Os canoístas em questão, responsáveis por grandes conquistas europeias, mundiais e olímpicas, estão a iniciar mais uma temporada integrada na preparação para os Jogos Olímpicos de Los Angeles 2028, estiveram acompanhados pelo treinador Rui Fernandes e foram avaliados pelos docentes e investigadores da FCDEF, Amândio Santos e Beatriz Gomes.

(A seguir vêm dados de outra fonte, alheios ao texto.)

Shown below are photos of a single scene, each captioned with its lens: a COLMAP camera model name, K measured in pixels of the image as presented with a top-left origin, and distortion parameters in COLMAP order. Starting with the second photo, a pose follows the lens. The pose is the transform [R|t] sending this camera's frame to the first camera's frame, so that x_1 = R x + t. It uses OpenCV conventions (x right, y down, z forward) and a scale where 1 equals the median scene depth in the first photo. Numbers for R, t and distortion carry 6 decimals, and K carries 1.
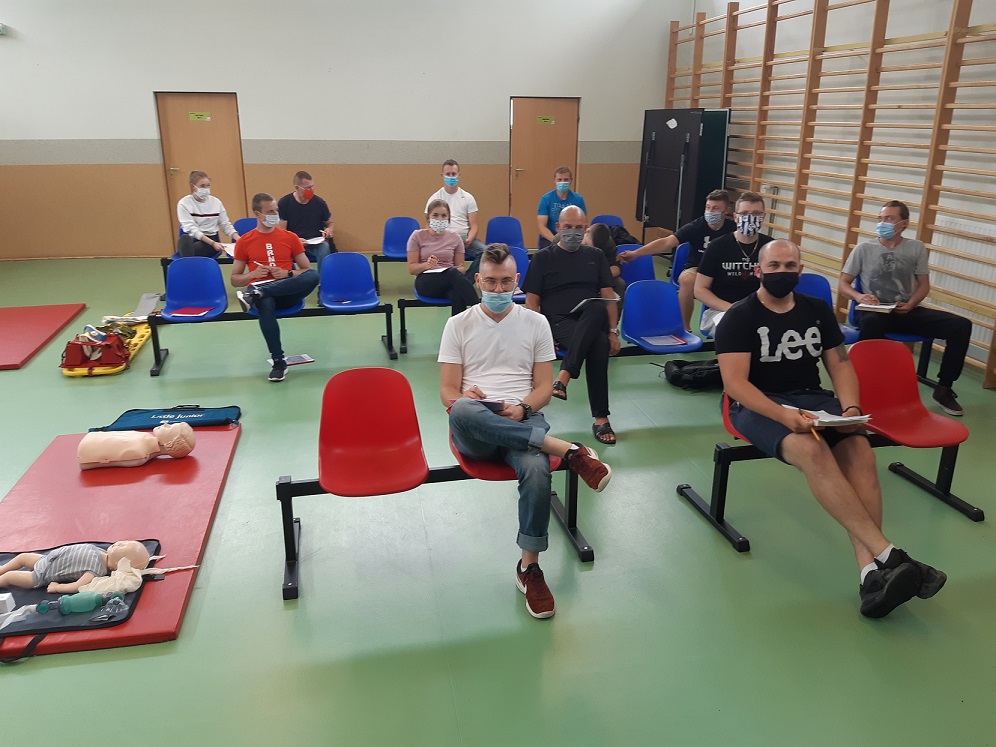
lens RADIAL K [[831.5, 0, 498.0], [0, 831.5, 373.5], [0, 0, 1]] dist [0.007979, 0.004262]
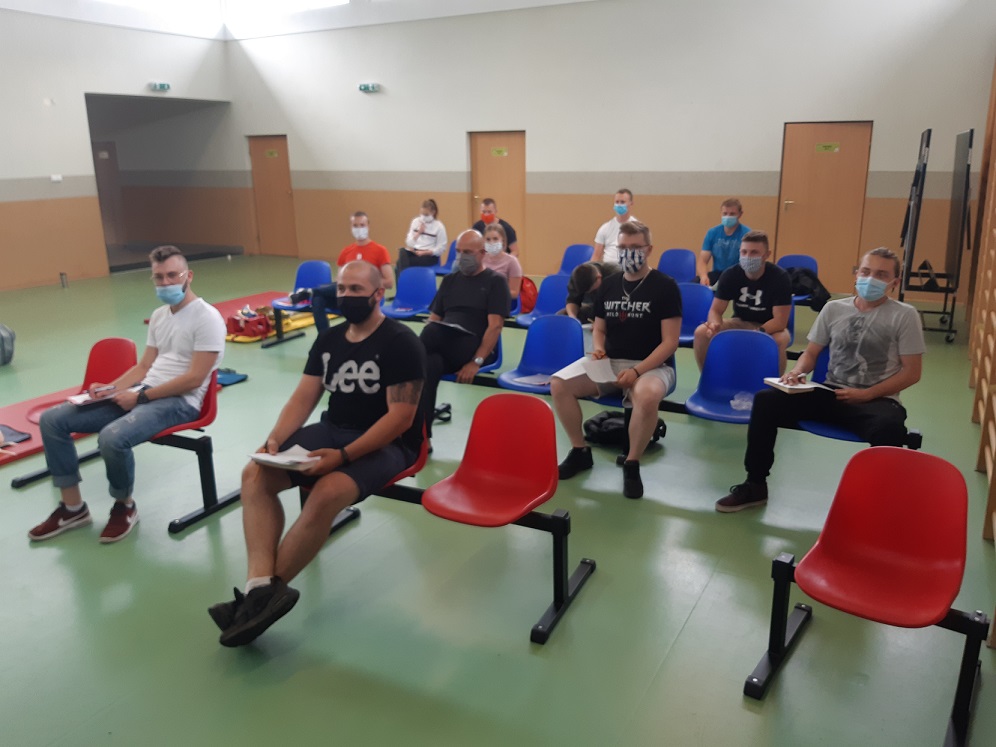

«Estamos a fazer mais uma sessão de avaliação em que os atletas estão sujeitos a vários testes, vimos os níveis de hidratação a que estão sujeitos, se os hábitos hídricos se são os ideais ou não. Depois passamos para a composição corporal, saber a percentagem de gordura, massa magra, se estão a perder ou a ganhar músculo. E a partir daí vamos para uma avaliação metabólica, ver os consumos máximos de oxigénio, ver as produções de ácido lático para saber em que vias energéticas é que eles estão a assentar o seu trabalho e dar estes dados aos treinadores para poderem depois escolher com muito rigor as zonas de treino ideais para aquilo que pretendem melhorar nesta fase do ano. É crucial ter dados precisos para que depois o treino possa incidir nas zonas de treino certas», explicou Amândio Santos que no seu entender «estes testes só fazem sentido se tiverem uma periodicidade e uma regularidade, porque os atletas vão melhorando e estes parâmetros vão se adaptando e as intensidades de esforço vão acompanhando essas melhorias».
Corpo levado ao limite
Fernando Pimenta não escondeu que se submeteu a um exigente teste, mas que é necessário para conseguir um melhor desempenho nas provas que estão aí à porta. «Não digo que o teste me tire a noite anterior de sono, porque já estou habituado, mas são testes em que levamos literalmente o corpo ao limite. É algo que com frequência fazemos, pois levamos o nosso corpo a um desgaste extremo e quando se fala de atletas de alta competição do nosso nível digamos que isto é uma profissão de 24 horas. São testes bastante rigorosos e muito importantes. Queremos diariamente superar-nos e conseguirmos chegar às principais competições ao nosso melhor nível», assumiu o canoísta multimedalhado que falou ainda sobre a nova temporada: «A preparação começou há cerca de um mês, já fizemos um ano após os Jogos Olímpicos de Paris. Foi um ano bastante positivo em termos pessoais, mas também a nível coletivo para a equipa nacional com vários títulos europeus e mundiais. Estamos a iniciar a nova época que em 2026 que vai ter em junho o Campeonato da Europa em Montemor-o-Velho e no final de agosto o Campeonato do Mundo em Poznan (Polónia). Está a correr tudo dentro da normalidade».